Sen. Barack Obama’s campaign is telling workers to not talk about policy, but rather talk about how they came to Obama. What is this “Change we can believe in,” if not based on policy?

In the CNN/YouTube debate Obama said that “without precondition” he would meet the leaders of rogue states. The change? His foreign policy advisor Susan Rice said that Obama never claimed he would have such a meeting.

Obama has said he has not changed on the Iraq War. Yet on March 28, 2003, on CNN, he wanted to give the troops enough support “to be able to win,” and in July 2004, he said that failure in Iraq “would be a disaster.” The change? He said in July 2007 that preventing genocide in Iraq “isn’t a good enough reason to keep U.S. forces there.”

As a state senator in Illinois, Obama voted to require illegal immigrants to get a license. The change? In the November 2007 CNN debate, he said “I am not proposing that that’s what we do.”
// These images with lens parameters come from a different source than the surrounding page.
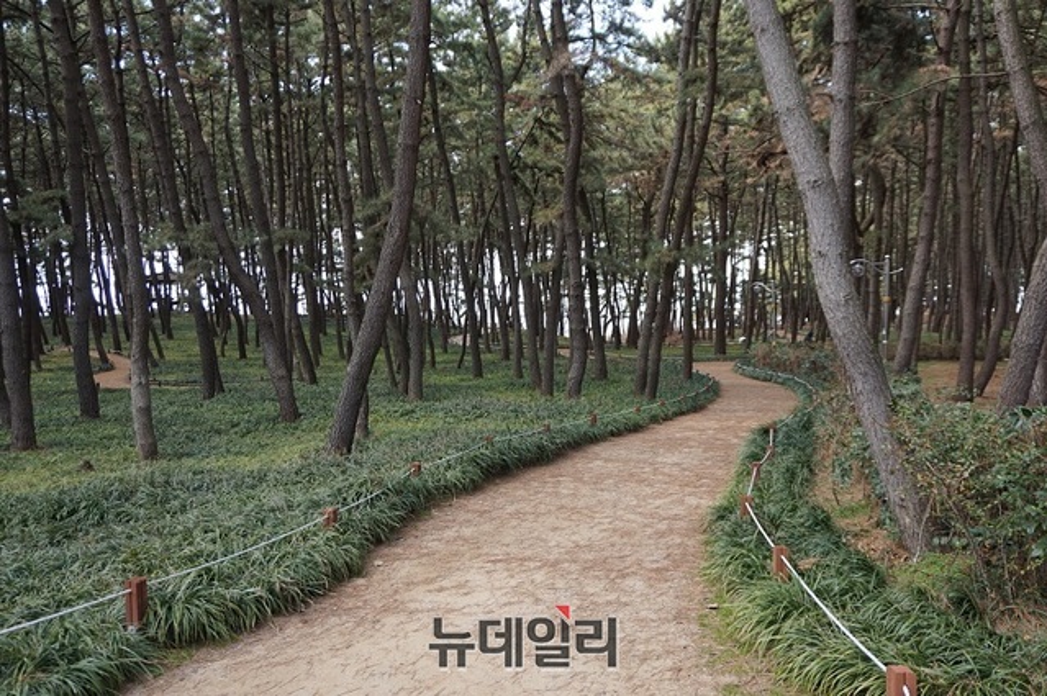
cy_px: 348
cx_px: 524
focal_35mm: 32
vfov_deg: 41.6
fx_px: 915
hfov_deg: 59.5
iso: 125
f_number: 4
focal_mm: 21
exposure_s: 1/160
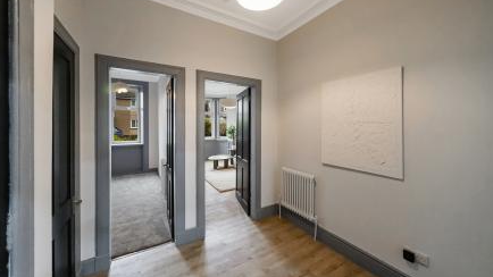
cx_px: 245
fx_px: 170
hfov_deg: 110.8
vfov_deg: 78.1
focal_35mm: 13
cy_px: 124
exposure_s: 1/60
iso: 1250
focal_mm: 12
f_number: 5
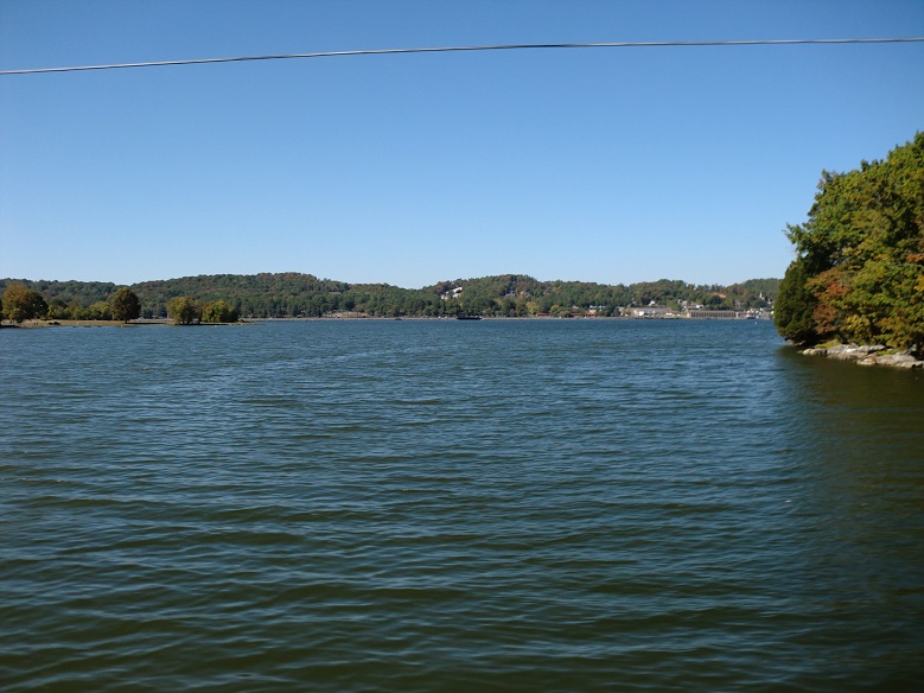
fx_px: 934
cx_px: 462
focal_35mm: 35
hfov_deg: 52.6
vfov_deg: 40.7
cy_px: 346
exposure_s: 1/200
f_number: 7.8
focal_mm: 6.3
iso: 64
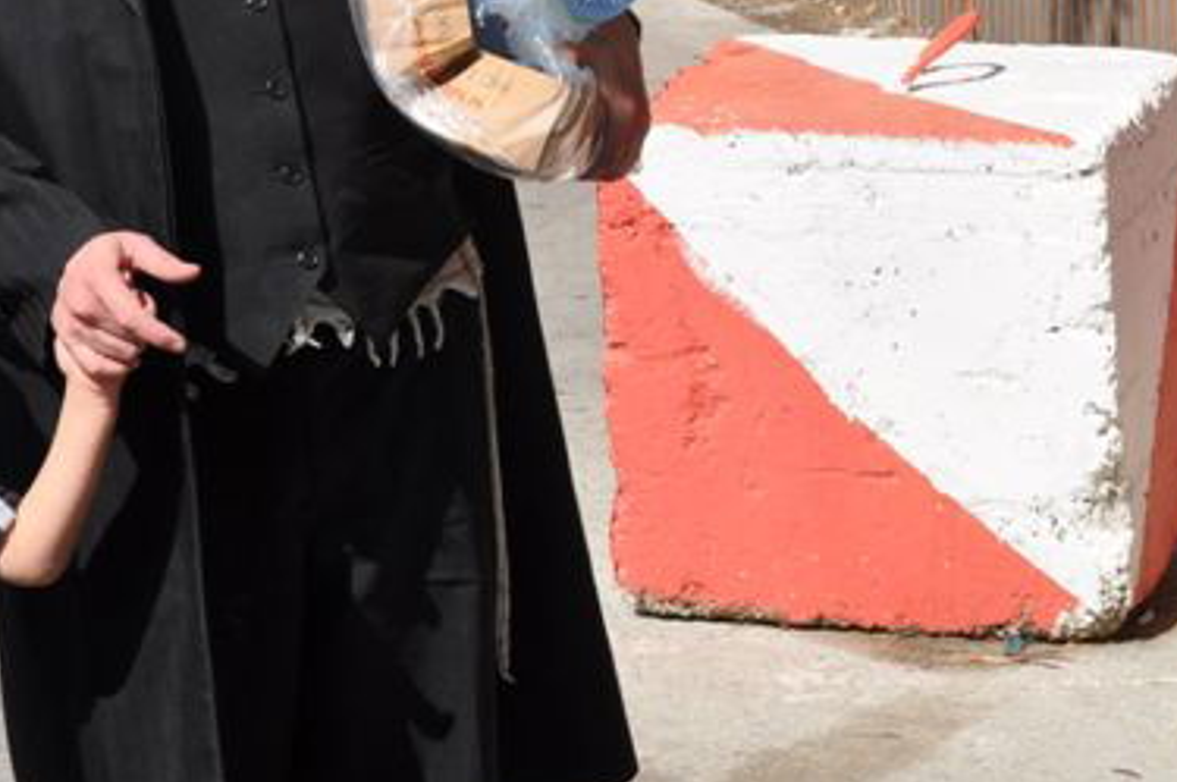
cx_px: 568
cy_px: -72
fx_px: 4277
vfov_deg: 10.3
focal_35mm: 131
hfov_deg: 15.7
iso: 200
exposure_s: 1/400
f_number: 10
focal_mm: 32
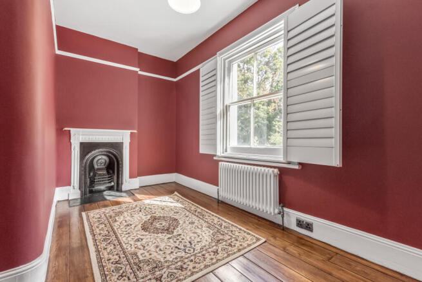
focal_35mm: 15
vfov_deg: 77.4
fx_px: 176
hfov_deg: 100.4
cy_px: 141
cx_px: 211
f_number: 7.1
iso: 400
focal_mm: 10
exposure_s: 1/50
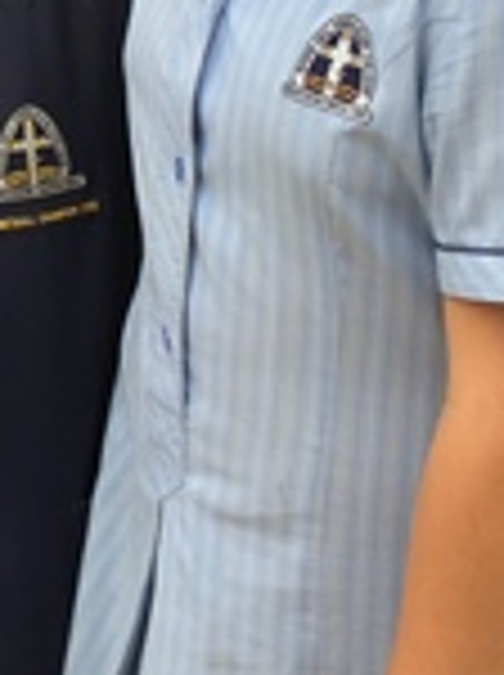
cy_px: -86
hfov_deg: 15.0
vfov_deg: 20.1
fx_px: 1811
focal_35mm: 93
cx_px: -180
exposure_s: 1/226
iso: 32
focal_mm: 4.15
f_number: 2.2
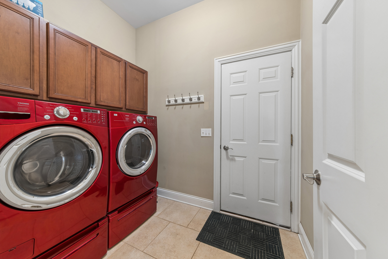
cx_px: 194
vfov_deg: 90.0
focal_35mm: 12
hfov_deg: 112.6
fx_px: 129
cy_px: 130
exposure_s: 1/1.67
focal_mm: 12
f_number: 10
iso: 250
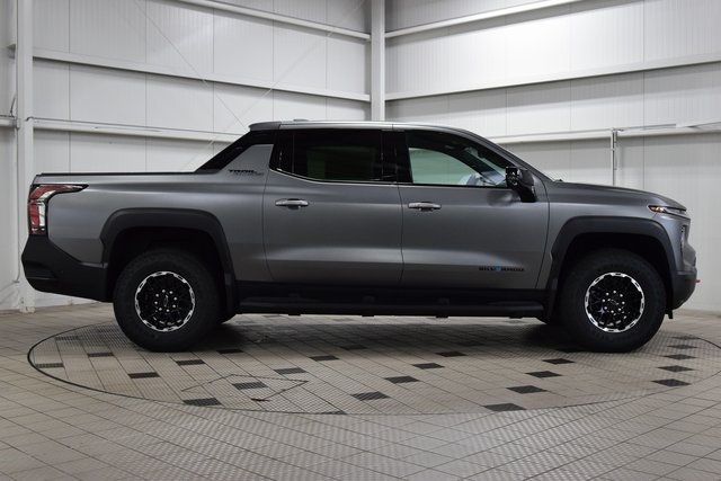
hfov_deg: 45.0
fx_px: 871
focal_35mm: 44
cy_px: 240
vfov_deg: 30.9
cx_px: 360
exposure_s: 1/60
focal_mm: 29
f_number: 8
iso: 1600
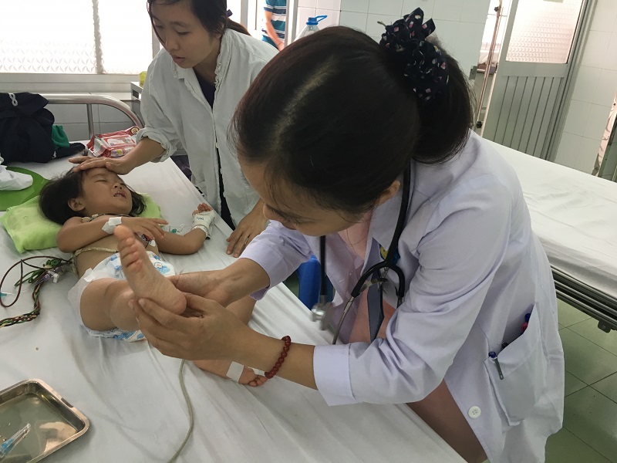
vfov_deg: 48.2
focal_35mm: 29
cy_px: 232
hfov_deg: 61.7
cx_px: 308
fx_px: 517
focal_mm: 4.15
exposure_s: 1/33
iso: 100
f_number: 2.2
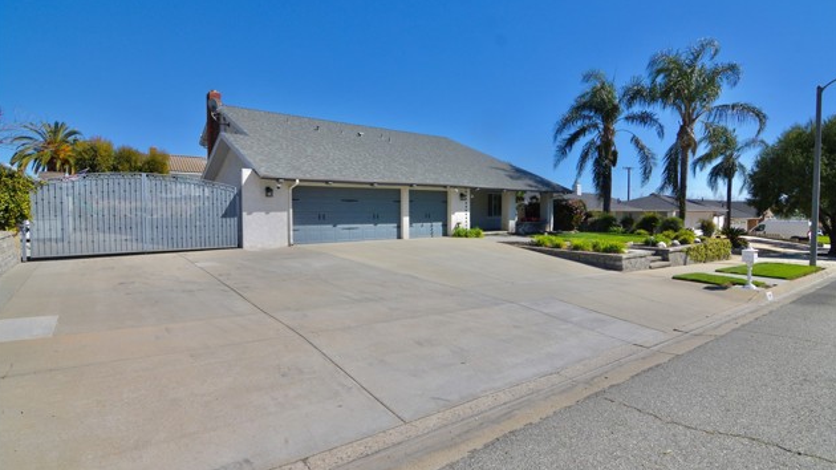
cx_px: 418
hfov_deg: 94.2
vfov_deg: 62.3
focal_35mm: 18
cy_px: 224
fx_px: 389
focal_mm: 11
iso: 100
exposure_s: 1/320
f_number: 9
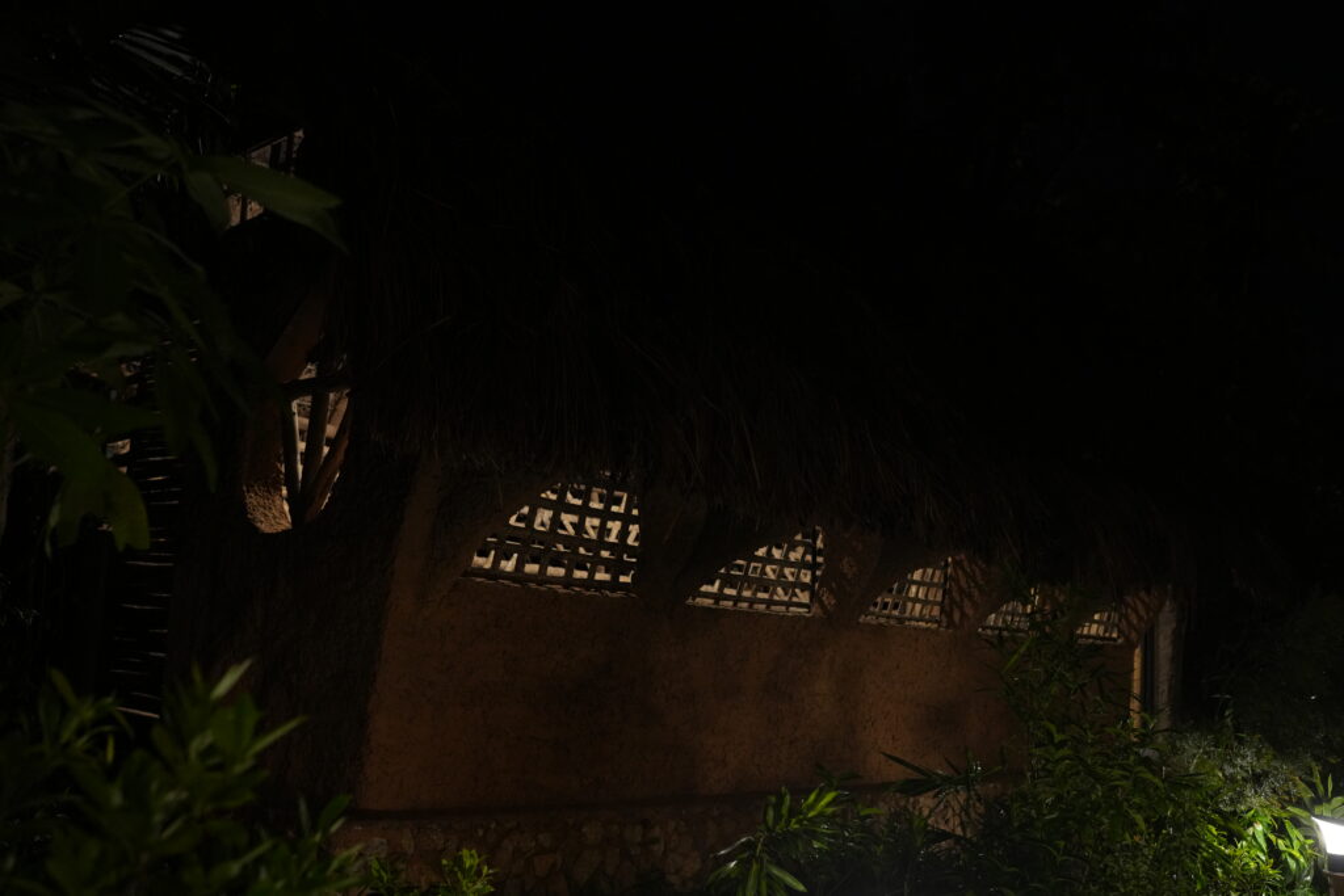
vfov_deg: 37.9
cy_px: 448
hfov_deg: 54.4
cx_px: 672
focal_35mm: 35
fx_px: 1307
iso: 2500
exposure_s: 1/60
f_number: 2.8
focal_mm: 35
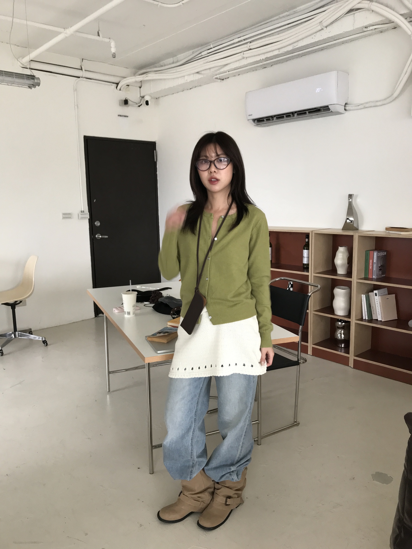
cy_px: 274
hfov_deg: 49.7
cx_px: 206
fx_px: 444
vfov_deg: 63.4
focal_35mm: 28
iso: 64
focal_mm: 3.99
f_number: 1.8
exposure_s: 1/30
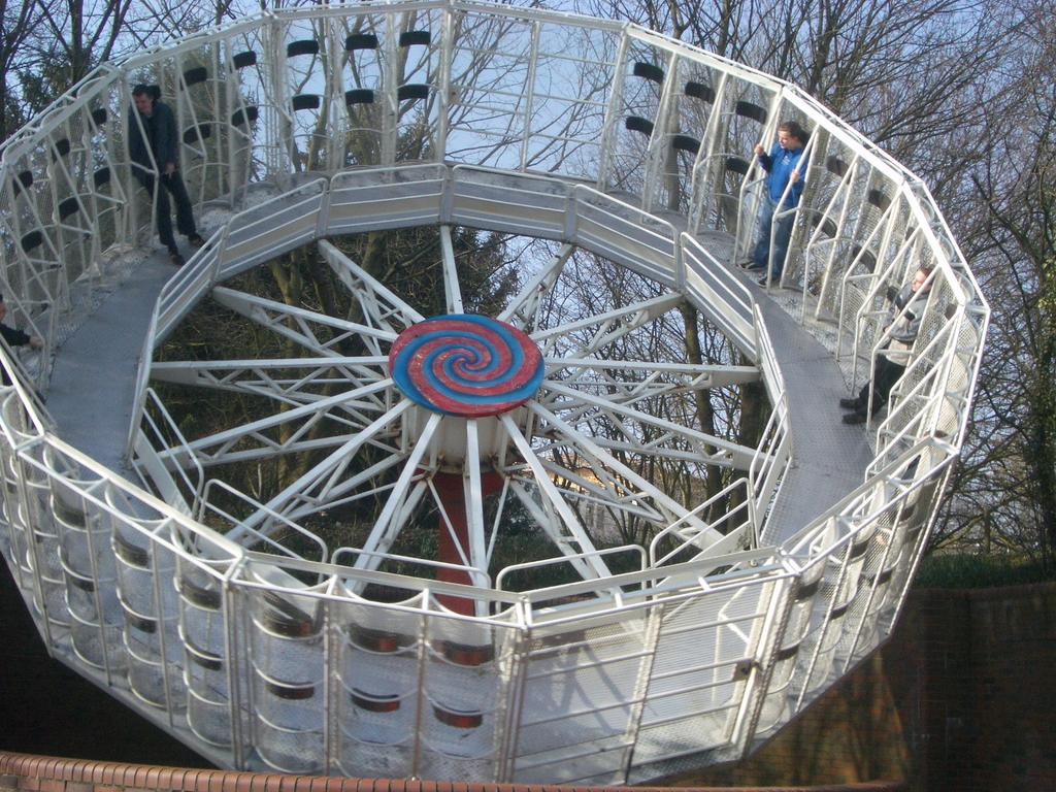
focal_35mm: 49
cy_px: 396
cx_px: 528
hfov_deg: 38.9
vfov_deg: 29.7
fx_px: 1495
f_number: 5
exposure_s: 1/320
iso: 100
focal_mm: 8.2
There are, of course, many more examples: For NAFTA; against NAFTA. For the gambling industry as a state senator; changes vote on the same legislation when constituents rebuked him.

This is not only change I believe in, but change I have witnessed.

The list goes on, but the implication is clear.

We know what Sen. Obama will change: his opinion, as many times as it takes to be elected.